Говорит Залесский много, но делает передышку через три-четыре слова. Его толстовка, похожая на распашонку, расстегнута. Видно облачко волос на груди. Дымчатое облачко на белой нежной коже, напоминание о былом мужестве. Свисает тесемка пенсне; и в пенсне отражается зеленая лампа. Пришла жена Залесского, прозрачно-белолицая, в тонких морщинах, важная; села поодаль. Днем она приносит Залесскому завтрак в корзиночке с круглой крышкой, по вечерам заходит, чтобы отвести Залесского домой, — что-то у него с сердцем, она боится пускать его одного по улице.

— А ее, — говорит Залесский, — я нашел в России. В Обояни. Городишко Обоянь… Дел у меня там не было, случайно забрел, захотелось посмотреть: что за город с таким привораживающим названием. Забрел и нашел ее… Я всегда вверялся моим желаниям. Желать — хорошо. Желание есть жизнь. У вас много желаний?

— Порядочно.

— Чего вы хотите?

— В отношении чего?

— В отношении себя лично.

— В отношении себя лично, — говорит Севастьянов, — очень нужно получить образование.

Он только что поступил на рабфак и учился старательно.

— Надоело ничего не знать.

— Еще.

— Хочу съездить посмотреть Москву Кавказ хочу посмотреть. Хочу везде побывать, как вы.

— Еще.

— Хочу… Хотел бы написать одну вещь.

— Какую?

— Так, одну вещь.

— Не для газеты?

— Нет. В газету не вмещается.

— Отлично! — уважительно говорит Залесский. — Отлично, что вы уже не вмещаетесь в газету. Большая вещь?

Севастьянов задумывается.

— Не знаю!

Невозможно ответить на этот вопрос, когда первые строчки едва написаны и все только клубится в воображении, как дым.

Залесский говорит о любви.

— Я много любил… — бросает он сквозь одышку, — и меня любили. Я остывал, и ко мне остывали Меня покидали — еще как: рвал и метал, стрелялся, и это было. И все было великолепно. Оглядываюсь — перебираю эти дни, восходы, закаты. Цветут сады; и вообще происходит бог знает что, бог знает что…

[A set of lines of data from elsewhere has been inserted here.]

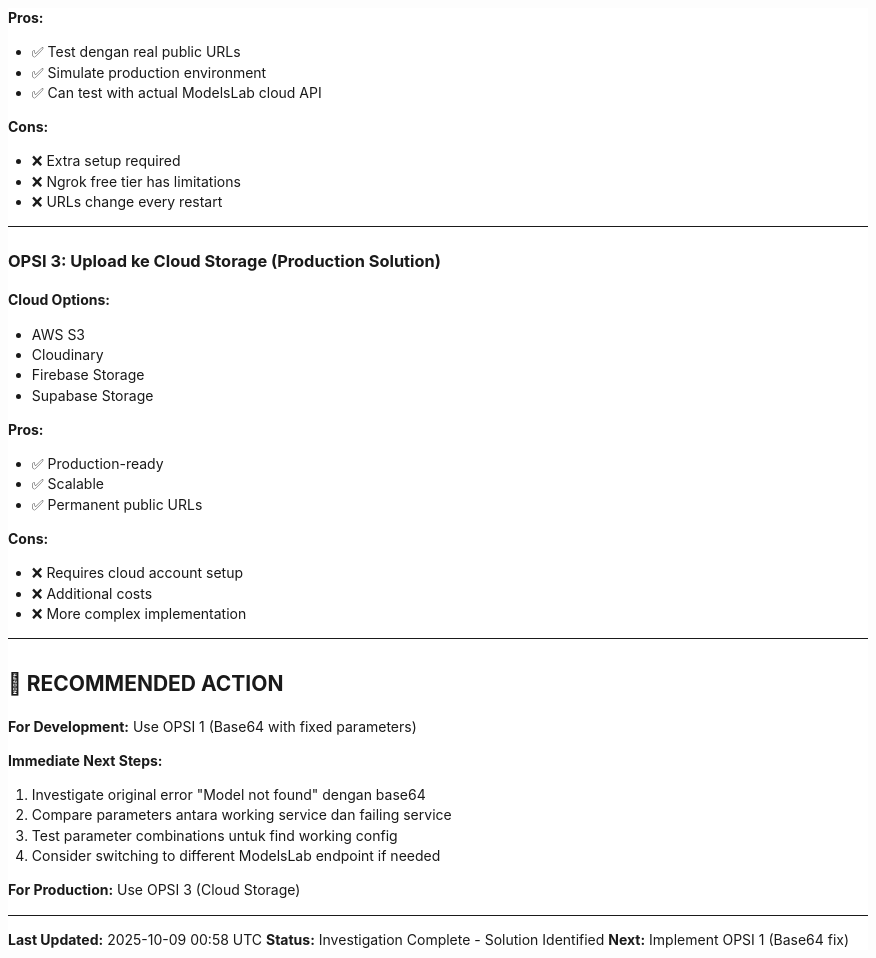 **Pros:**
- ✅ Test dengan real public URLs
- ✅ Simulate production environment
- ✅ Can test with actual ModelsLab cloud API

**Cons:**
- ❌ Extra setup required
- ❌ Ngrok free tier has limitations
- ❌ URLs change every restart

---

### OPSI 3: Upload ke Cloud Storage (Production Solution)

**Cloud Options:**
- AWS S3
- Cloudinary
- Firebase Storage
- Supabase Storage

**Pros:**
- ✅ Production-ready
- ✅ Scalable
- ✅ Permanent public URLs

**Cons:**
- ❌ Requires cloud account setup
- ❌ Additional costs
- ❌ More complex implementation

---

## 🔨 RECOMMENDED ACTION

**For Development:** Use OPSI 1 (Base64 with fixed parameters)

**Immediate Next Steps:**
1. Investigate original error "Model not found" dengan base64
2. Compare parameters antara working service dan failing service
3. Test parameter combinations untuk find working config
4. Consider switching to different ModelsLab endpoint if needed

**For Production:** Use OPSI 3 (Cloud Storage)

---

**Last Updated:** 2025-10-09 00:58 UTC
**Status:** Investigation Complete - Solution Identified
**Next:** Implement OPSI 1 (Base64 fix)
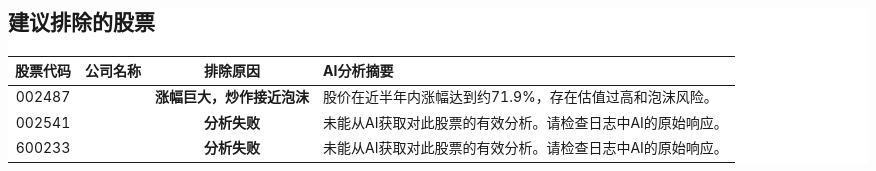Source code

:## 建议排除的股票

| 股票代码 | 公司名称 | 排除原因 | AI分析摘要 |
|:---:|:---:|:---:|:---|
| 002487 |  | **涨幅巨大，炒作接近泡沫** | 股价在近半年内涨幅达到约71.9%，存在估值过高和泡沫风险。 |
| 002541 |  | **分析失败** | 未能从AI获取对此股票的有效分析。请检查日志中AI的原始响应。 |
| 600233 |  | **分析失败** | 未能从AI获取对此股票的有效分析。请检查日志中AI的原始响应。 |

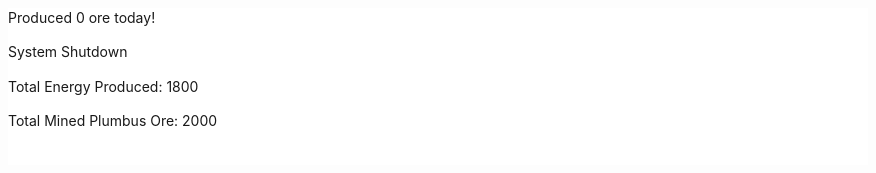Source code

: <p>Produced 0 ore today!</p>
<p>System Shutdown</p>
<p>Total Energy Produced: 1800</p>
<p>Total Mined Plumbus Ore: 2000</p>
</td>
</tr>
</tbody>
</table>
<p>&nbsp;</p>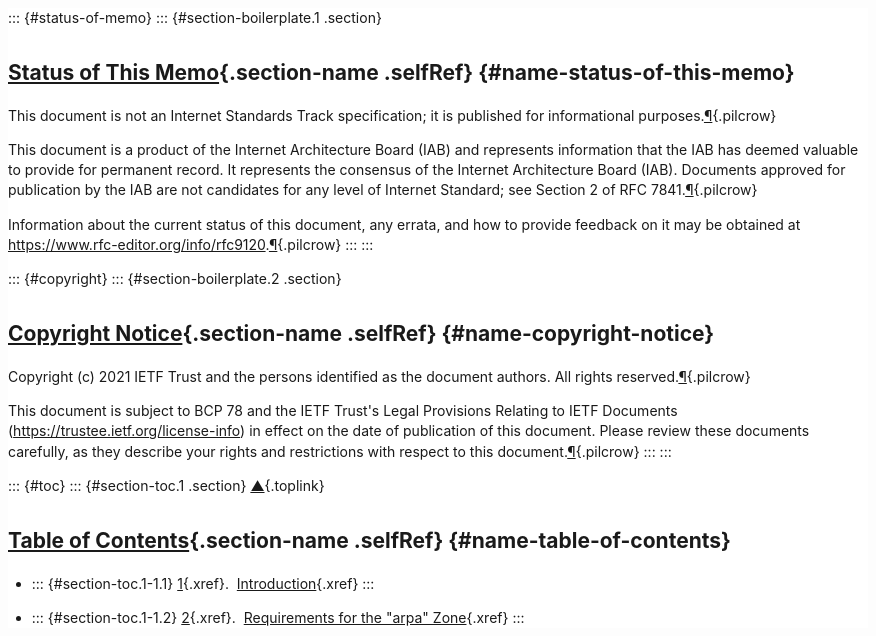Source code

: ::: {#status-of-memo}
::: {#section-boilerplate.1 .section}
## [Status of This Memo](#name-status-of-this-memo){.section-name .selfRef} {#name-status-of-this-memo}

This document is not an Internet Standards Track specification; it is
published for informational
purposes.[¶](#section-boilerplate.1-1){.pilcrow}

This document is a product of the Internet Architecture Board (IAB) and
represents information that the IAB has deemed valuable to provide for
permanent record. It represents the consensus of the Internet
Architecture Board (IAB). Documents approved for publication by the IAB
are not candidates for any level of Internet Standard; see Section 2 of
RFC 7841.[¶](#section-boilerplate.1-2){.pilcrow}

Information about the current status of this document, any errata, and
how to provide feedback on it may be obtained at
<https://www.rfc-editor.org/info/rfc9120>.[¶](#section-boilerplate.1-3){.pilcrow}
:::
:::

::: {#copyright}
::: {#section-boilerplate.2 .section}
## [Copyright Notice](#name-copyright-notice){.section-name .selfRef} {#name-copyright-notice}

Copyright (c) 2021 IETF Trust and the persons identified as the document
authors. All rights reserved.[¶](#section-boilerplate.2-1){.pilcrow}

This document is subject to BCP 78 and the IETF Trust\'s Legal
Provisions Relating to IETF Documents
(<https://trustee.ietf.org/license-info>) in effect on the date of
publication of this document. Please review these documents carefully,
as they describe your rights and restrictions with respect to this
document.[¶](#section-boilerplate.2-2){.pilcrow}
:::
:::

::: {#toc}
::: {#section-toc.1 .section}
[▲](#){.toplink}

## [Table of Contents](#name-table-of-contents){.section-name .selfRef} {#name-table-of-contents}

-   ::: {#section-toc.1-1.1}
    [1](#section-1){.xref}.  [Introduction](#name-introduction){.xref}
    :::

-   ::: {#section-toc.1-1.2}
    [2](#section-2){.xref}.  [Requirements for the \"arpa\"
    Zone](#name-requirements-for-the-arpa-z){.xref}
    :::
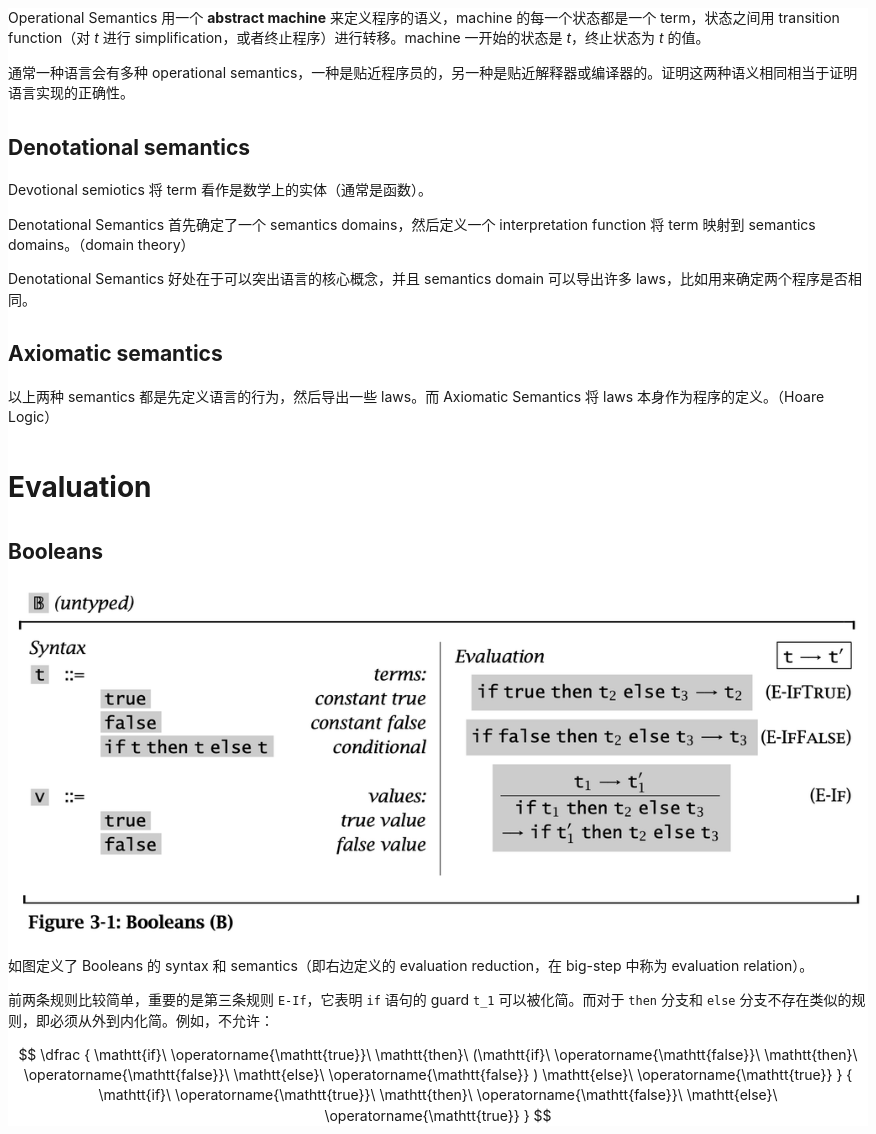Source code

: Operational Semantics 用一个 **abstract machine** 来定义程序的语义，machine 的每一个状态都是一个 term，状态之间用 transition function（对 $t$ 进行 simplification，或者终止程序）进行转移。machine 一开始的状态是 $t$，终止状态为 $t$ 的值。

通常一种语言会有多种 operational semantics，一种是贴近程序员的，另一种是贴近解释器或编译器的。证明这两种语义相同相当于证明语言实现的正确性。

## Denotational semantics

Devotional semiotics 将 term 看作是数学上的实体（通常是函数）。

Denotational Semantics 首先确定了一个 semantics domains，然后定义一个 interpretation function 将 term 映射到 semantics domains。（domain theory）

Denotational Semantics 好处在于可以突出语言的核心概念，并且 semantics domain 可以导出许多 laws，比如用来确定两个程序是否相同。

## Axiomatic semantics

以上两种 semantics 都是先定义语言的行为，然后导出一些 laws。而 Axiomatic Semantics 将 laws 本身作为程序的定义。（Hoare Logic）

# Evaluation

## Booleans

![3-1 Booleans](/img/in-post/post-tapl/3-1-booleans.png)

如图定义了 Booleans 的 syntax 和 semantics（即右边定义的 evaluation reduction，在 big-step 中称为 evaluation relation）。

前两条规则比较简单，重要的是第三条规则 `E-If`，它表明 `if` 语句的 guard `t_1` 可以被化简。而对于 `then` 分支和 `else` 分支不存在类似的规则，即必须从外到内化简。例如，不允许：

$$
\dfrac
{
  \mathtt{if}\ \operatorname{\mathtt{true}}\ \mathtt{then}\ (\mathtt{if}\ \operatorname{\mathtt{false}}\ \mathtt{then}\ \operatorname{\mathtt{false}}\ \mathtt{else}\ \operatorname{\mathtt{false}}
  )
  \mathtt{else}\ \operatorname{\mathtt{true}}
}
{
  \mathtt{if}\ \operatorname{\mathtt{true}}\ \mathtt{then}\ \operatorname{\mathtt{false}}\ \mathtt{else}\ \operatorname{\mathtt{true}}
}
$$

«Дни, восходы, закаты», — повторяет Севастьянов мысленно, и ему представляются чередой — его восходы и закаты, эти разряженные, праздничные небеса; под розовым высоким рассветом он видит спящую фигурку на железной лестнице, над пустым двором… Жена Залесского улыбается длинными бледными губами, куда-то засмотрелась старуха, прищурясь, верно, в свои, ей одной видимые цветущие сады.

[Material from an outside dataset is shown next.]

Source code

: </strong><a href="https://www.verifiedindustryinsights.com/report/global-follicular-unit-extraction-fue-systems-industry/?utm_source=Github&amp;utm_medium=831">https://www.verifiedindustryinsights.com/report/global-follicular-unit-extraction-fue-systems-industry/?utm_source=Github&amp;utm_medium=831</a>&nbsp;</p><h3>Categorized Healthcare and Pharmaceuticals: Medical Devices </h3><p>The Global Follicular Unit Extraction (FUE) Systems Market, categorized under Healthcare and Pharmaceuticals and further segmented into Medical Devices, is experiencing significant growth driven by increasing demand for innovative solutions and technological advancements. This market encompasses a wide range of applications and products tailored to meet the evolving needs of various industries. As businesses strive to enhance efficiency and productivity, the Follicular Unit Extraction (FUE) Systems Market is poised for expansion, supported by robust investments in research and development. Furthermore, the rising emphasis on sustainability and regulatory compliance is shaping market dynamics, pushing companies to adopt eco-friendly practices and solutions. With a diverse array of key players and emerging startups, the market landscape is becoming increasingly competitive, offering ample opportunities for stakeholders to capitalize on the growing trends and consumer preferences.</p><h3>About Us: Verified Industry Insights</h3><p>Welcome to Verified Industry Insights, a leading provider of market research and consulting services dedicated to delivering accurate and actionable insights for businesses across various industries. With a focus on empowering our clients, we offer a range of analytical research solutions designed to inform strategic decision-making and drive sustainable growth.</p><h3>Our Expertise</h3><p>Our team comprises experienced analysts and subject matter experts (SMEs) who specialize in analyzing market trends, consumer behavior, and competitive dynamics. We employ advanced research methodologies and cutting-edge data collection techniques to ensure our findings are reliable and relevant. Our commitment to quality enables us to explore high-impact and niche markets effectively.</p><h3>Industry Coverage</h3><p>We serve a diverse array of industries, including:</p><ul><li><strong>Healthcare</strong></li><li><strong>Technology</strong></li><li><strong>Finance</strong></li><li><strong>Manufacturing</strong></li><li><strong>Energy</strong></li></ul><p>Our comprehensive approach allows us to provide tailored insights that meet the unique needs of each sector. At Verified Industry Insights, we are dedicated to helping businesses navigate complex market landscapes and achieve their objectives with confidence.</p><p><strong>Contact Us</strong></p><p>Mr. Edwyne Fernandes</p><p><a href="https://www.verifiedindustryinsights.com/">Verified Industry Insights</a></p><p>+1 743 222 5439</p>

— Ничего, кроме благодарности! — говорит Залесский. — За эти взрывы, за то, что пережил их сполна! За то, что ждал на жаре и на морозе, за то, что плакал, за то, что стрелялся, и за то, что промахнулся! Той, которую проклинал самым театральным образом… которую считал преступницей, предательницей… палачом своим считал, — теперь говорю ей: «Ты в поля отошла без возврата, да святится имя Твое!»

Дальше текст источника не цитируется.